Bredgar CC vs Stone CC, 15 June 2019

This week’s opponents were Bredgar, a team that we’ve had some good contests with in recent years but only ever played at our place (at least, in my time with Stone). This detail will become more important as this report unfolds. Bredgar is a very pleasant village in Kent, not far from Borden, the fixture we lost to the weather the previous week. Conditions were, fortunately, much better this time, morale was high in the team, and it was shaping up to be a good day to play cricket – what could possibly go wrong… Maintaining a very welcome trend this season, we are fielding yet another debutant for Stone CC, Andy Pyman, courtesy of Vice’s social and professional circle.

The first thing that strikes all of us as we gradually drive at Bredgar’s recreation ground is that it is what would charitably be called a ‘compact’ ground, particularly the square boundaries. The second thing is that the neighbouring houses present something of a tempting target, as the photo below demonstrates: 

‘Has anyone ever hit those windows?’ asks one of our more ambitious (and, as it transpires, optimistic) young batsmen. The answer is negative, which serves only to present a challenge that some will find difficult to resist. The toss is negotiated and, since we generally prefer to bowl first, Bredgar agree to bat first. We soon discover why this is such an easy decision for them to make and the meaning of the phrase ‘home advantage’. Simply put, they muller us around the place from roughly the sixth over onwards. Much of our bowling couldn’t have been more mullered unless the punishment was being dished out by one of Germany’s greatest ever players, batting with a fruit corner yoghurt in one hand! The opening stand is worth 183, only ended when Cameron gets one to beat a forward prod and bowls their captain (for 57). At the other end, his partner keeps going and eventually takes pity, retiring not out on 131. The only other wicket we get is a run out (again, charitable on their part), and Bredgar finish on 285 in the available time. 

Now, it must be said that their batting prowess and the short-ish boundaries were not the only factors contributing to this mammoth total. We could not catch a damn thing all day. Although drops are not recorded in the scorebook, the consensus seems to be that a total of 11 were put down by various members of the team (those who didn’t drop anything, more by luck than anything else, are in a distinct minority). Walkie is particularly unlucky with his bowling, being both the most economical (none for 25 in seven overs, with one maiden) and also having at least two dropped. 

Bredgar can’t quite believe our performance, as they make abundantly clear during the tea break. The tea itself is perfectly fine but certainly enhanced by my decision to go to the village shop and buy a load of beer. 

Our run chase begins with Vice and Saddam opening the batting – Skipper is batting down the order as he is keeping wicket in Stumpy’s absence.

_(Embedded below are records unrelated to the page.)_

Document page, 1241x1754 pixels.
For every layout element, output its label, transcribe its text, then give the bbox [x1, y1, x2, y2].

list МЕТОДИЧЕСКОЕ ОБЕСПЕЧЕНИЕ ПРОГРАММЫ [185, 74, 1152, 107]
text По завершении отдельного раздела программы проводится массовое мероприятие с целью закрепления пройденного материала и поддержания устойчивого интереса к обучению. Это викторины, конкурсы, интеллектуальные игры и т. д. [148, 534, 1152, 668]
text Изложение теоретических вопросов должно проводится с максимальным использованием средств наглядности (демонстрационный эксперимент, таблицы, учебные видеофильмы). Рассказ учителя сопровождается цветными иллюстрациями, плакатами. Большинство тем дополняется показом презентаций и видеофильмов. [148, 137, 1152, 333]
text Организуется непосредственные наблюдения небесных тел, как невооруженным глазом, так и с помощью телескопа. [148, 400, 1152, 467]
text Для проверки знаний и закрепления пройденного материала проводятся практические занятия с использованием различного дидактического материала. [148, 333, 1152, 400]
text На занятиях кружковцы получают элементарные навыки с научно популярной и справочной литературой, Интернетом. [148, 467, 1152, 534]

Runs come quite quickly, unsurprisingly, but (as is often the way with Stone) so do wickets. Vice falls for 8 off six balls, Walkie goes for a two-ball duck, and I depart after dead batting 13 deliveries for no runs. Stone are then 24 for 3. Sensing the need for stability and leadership, Skip wins Saddam at the wicket and they put on a decent stand of 89, before Ross pops one up in the air and is caught for 27. Blaine is going well at this stage, even if the rest of the innings isn’t, and reaches his half century off 38 balls. Since the run chase is effectively over inside the first five overs, two goals become paramount: firstly, hold out for the draw; secondly, support the big man in getting as high a score as possible.

Camo is next in at 6, provides good support, and plays some nice shots, but departs for 7 with the score on 148 for 5. Sash comes in and drops anchor, which allows Blainy to get his richly-deserved century (his first for the club? and certainly the first for Stone CC in quite a few years, as Dartsy will subsequently remind everyone). However, joy is short-lived as he then departs next ball. Jez gets a streaky 2 and is then clean bowled, Gavin gets a golden duck, and Andy gets a 3-ball duck in the space of the next three overs, with Sash resembling the boy who stood on the burning deck. However, appropriately with the tension reaching ‘boiling point’, Edd takes matters in hand to resist for the remaining 11 balls and Sash scores a consolation run off the last ball to end 2 not out. Match drawn and Bredgar are not heartbroken in the circumstances, having dominated throughout and scored a shedload of runs, but may push us to play overs next time. 

There’s no local for Bredgar so we head back to the Malt Shovel for post-match analysis (i.e. me filling in the scorebook), congratulations (to Blainy only), and recriminations (for anyone who dropped a catch). Unsurprisingly Saddam gets the much-coveted Big Pat for his century, while Walkie is the SBotD for a fashion crime – wearing white socks and what I believe young people call ‘sliders’. He protests, naturally, but in spite of this photo, he doesn’t have a leg to stand on.